Alternatively, post-burst afterhyperpolarization (AHP) of hippocampal CA1 neurons may be characterized after cryopreservation of animals that have successfully acquired a hippocampus-dependent task. CA1 pyramidal neurons show decreased post-burst AHPs and less accommodation (i.e., increased firing frequency) following learning of such hippocampus-dependent tasks as trace eyeblink conditioning (Moyer et al., 1996, 2000; Thompson et al., 1996) and spatial watermaze training (Oh et al., 2003) with a time course appropriate to support memory consolidation. Furthermore, CA1 neurons of aging animals (i.e., animals at ages that exhibit learning deficits) show greater AHPs and more accommodation than those of young animals (Landfield & Pitler, 1984; Moyer et al., 1992, 2000), indicating an age-related decrease in neuronal excitability in the hippocampus that may underlie learning deficits related to aging.

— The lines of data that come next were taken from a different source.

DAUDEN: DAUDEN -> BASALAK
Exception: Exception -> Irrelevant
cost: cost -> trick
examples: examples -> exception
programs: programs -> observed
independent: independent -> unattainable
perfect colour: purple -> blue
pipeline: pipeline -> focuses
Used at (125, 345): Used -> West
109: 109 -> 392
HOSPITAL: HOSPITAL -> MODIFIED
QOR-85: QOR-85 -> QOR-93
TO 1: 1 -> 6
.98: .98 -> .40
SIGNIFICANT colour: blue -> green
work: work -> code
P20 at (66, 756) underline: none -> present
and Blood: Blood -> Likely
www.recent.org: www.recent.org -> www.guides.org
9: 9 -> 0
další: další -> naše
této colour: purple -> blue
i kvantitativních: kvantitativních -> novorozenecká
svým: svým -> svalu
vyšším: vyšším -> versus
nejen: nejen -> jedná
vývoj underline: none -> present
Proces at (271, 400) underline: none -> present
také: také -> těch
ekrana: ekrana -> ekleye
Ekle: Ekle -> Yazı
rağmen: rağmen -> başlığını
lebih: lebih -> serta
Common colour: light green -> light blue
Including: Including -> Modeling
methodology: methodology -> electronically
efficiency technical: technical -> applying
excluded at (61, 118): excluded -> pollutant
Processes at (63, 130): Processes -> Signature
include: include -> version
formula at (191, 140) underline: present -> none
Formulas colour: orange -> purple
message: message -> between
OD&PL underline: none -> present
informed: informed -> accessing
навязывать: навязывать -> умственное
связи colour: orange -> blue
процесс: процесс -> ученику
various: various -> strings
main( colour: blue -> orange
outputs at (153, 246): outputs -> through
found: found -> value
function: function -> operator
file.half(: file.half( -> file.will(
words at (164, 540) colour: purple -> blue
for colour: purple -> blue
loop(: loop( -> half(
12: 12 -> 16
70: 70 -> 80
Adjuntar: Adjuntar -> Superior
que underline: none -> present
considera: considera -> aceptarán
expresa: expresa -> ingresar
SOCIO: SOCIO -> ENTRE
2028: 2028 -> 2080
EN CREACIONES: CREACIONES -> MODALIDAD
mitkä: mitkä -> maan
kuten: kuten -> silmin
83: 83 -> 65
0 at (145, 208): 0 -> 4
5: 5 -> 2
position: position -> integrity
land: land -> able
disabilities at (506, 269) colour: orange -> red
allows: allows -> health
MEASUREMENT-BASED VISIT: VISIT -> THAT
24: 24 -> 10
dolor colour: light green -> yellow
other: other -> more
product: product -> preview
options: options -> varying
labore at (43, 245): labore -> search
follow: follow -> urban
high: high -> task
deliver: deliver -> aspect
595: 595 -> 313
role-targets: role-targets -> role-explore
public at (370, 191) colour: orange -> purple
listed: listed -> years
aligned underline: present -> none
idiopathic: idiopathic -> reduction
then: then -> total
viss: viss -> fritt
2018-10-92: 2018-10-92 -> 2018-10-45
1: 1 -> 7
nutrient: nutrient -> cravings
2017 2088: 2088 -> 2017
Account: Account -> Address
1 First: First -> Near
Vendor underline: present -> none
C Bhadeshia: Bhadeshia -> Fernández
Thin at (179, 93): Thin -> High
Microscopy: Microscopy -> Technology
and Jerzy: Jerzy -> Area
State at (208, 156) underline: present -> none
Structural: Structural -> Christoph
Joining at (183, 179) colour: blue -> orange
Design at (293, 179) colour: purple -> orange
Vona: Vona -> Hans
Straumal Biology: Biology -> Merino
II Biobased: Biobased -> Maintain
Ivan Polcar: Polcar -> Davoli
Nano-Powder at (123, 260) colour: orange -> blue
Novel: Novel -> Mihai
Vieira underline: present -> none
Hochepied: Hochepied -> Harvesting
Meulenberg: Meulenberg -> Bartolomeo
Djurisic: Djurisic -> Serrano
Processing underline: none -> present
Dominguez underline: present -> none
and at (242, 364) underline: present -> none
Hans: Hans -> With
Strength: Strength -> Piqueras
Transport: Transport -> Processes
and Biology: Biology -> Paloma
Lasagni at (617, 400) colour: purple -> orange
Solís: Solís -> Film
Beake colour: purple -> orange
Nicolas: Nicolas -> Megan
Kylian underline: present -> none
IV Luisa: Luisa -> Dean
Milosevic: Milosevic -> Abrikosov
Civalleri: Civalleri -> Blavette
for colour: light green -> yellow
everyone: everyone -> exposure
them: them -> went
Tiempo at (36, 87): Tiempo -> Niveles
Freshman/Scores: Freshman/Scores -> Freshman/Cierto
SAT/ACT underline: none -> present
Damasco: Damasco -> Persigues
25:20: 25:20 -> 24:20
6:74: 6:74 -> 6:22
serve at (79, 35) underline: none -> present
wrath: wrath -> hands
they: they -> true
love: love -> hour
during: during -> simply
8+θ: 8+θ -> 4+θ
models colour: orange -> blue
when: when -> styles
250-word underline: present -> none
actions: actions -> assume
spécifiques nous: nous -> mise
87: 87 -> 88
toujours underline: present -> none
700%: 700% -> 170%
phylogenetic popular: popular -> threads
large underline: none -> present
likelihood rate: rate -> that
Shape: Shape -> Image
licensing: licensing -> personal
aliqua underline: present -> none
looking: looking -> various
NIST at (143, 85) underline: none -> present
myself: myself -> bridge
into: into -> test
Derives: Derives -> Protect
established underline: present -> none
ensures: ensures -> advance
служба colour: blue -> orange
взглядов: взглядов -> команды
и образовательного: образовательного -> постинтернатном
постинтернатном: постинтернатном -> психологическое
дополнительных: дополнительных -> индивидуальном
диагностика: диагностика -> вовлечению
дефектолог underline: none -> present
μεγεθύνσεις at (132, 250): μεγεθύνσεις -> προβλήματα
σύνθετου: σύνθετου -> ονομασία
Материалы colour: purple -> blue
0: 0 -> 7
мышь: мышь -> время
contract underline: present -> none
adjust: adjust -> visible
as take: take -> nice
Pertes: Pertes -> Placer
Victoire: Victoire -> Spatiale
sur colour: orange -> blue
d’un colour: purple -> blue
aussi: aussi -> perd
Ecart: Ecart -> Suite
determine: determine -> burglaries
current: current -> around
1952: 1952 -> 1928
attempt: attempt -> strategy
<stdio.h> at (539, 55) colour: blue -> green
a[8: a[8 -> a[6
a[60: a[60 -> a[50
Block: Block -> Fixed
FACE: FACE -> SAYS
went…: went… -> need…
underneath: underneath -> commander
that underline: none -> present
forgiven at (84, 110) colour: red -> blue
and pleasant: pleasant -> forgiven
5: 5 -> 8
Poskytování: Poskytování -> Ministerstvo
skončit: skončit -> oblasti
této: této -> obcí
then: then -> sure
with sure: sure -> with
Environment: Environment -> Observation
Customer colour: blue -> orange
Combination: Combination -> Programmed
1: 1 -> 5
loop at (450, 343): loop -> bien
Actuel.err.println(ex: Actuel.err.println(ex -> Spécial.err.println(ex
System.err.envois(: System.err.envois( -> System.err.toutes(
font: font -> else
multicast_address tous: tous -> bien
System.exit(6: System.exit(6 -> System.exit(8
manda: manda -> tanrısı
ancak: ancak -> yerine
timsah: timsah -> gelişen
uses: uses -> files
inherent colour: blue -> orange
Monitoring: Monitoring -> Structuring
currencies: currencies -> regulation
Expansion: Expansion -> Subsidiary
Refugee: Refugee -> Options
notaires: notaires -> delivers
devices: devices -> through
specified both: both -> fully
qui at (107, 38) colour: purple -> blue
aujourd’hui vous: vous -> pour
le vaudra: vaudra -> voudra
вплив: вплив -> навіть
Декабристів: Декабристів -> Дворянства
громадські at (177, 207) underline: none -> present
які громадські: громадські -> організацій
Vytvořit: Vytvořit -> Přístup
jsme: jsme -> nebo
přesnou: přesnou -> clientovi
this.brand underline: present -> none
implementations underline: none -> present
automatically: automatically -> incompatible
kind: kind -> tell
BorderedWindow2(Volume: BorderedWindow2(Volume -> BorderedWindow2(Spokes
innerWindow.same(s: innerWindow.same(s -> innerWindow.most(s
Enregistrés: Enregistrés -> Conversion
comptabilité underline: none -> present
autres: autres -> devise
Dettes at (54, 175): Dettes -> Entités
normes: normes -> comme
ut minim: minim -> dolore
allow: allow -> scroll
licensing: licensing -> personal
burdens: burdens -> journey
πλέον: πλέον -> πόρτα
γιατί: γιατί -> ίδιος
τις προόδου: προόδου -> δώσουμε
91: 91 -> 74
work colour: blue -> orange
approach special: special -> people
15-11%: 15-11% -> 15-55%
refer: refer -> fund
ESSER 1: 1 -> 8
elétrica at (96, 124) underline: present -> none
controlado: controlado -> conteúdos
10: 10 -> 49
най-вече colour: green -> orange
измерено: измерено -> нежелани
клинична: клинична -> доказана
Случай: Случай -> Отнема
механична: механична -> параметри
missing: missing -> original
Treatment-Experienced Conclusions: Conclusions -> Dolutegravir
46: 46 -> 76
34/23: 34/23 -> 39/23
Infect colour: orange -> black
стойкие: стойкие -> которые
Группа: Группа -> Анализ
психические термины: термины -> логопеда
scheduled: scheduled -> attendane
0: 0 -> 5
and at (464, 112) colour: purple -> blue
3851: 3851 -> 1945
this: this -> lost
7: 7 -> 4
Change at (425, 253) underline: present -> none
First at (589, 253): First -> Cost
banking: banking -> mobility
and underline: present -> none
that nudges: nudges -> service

A carefully designed experiment demonstrating reduced afterhyperpolarization and accommodation in hippocampal CA1 neurons after acquisition of a hippocampus-dependent task and subsequent cryopreservation of the brain would be a huge step in the direction of proving that memories can be cryopreserved.

Whole body cryopreservation with preferential brain treatment

A strong argument in favor of neuropreservation is that all efforts can be devoted to vitrification of the brain. Perfusion times are shorter and challenges present during perfusion of the rest of the body (such as abdominal swelling and the higher viscosity of whole body perfusates) are eliminated. The technique of isolated head perfusion may offer additional advantages such as increased cooling rates, superior venous drainage and reduced facial edema.

Some of these advantages are not incompatible with whole body cryopreservation if preferential treatment of the brain is offered to whole body patients. A number of recent Cryonics Institute cases, such as CI-77, indicate that such an approach may be feasible if experimental and practical challenges involving the composition of the cryoprotectant agent, cannulation and perfusion techniques, gastrointestinal ischemia, and selective brain cooling are overcome.

Future installments of this blog will review these separate issues in more detail.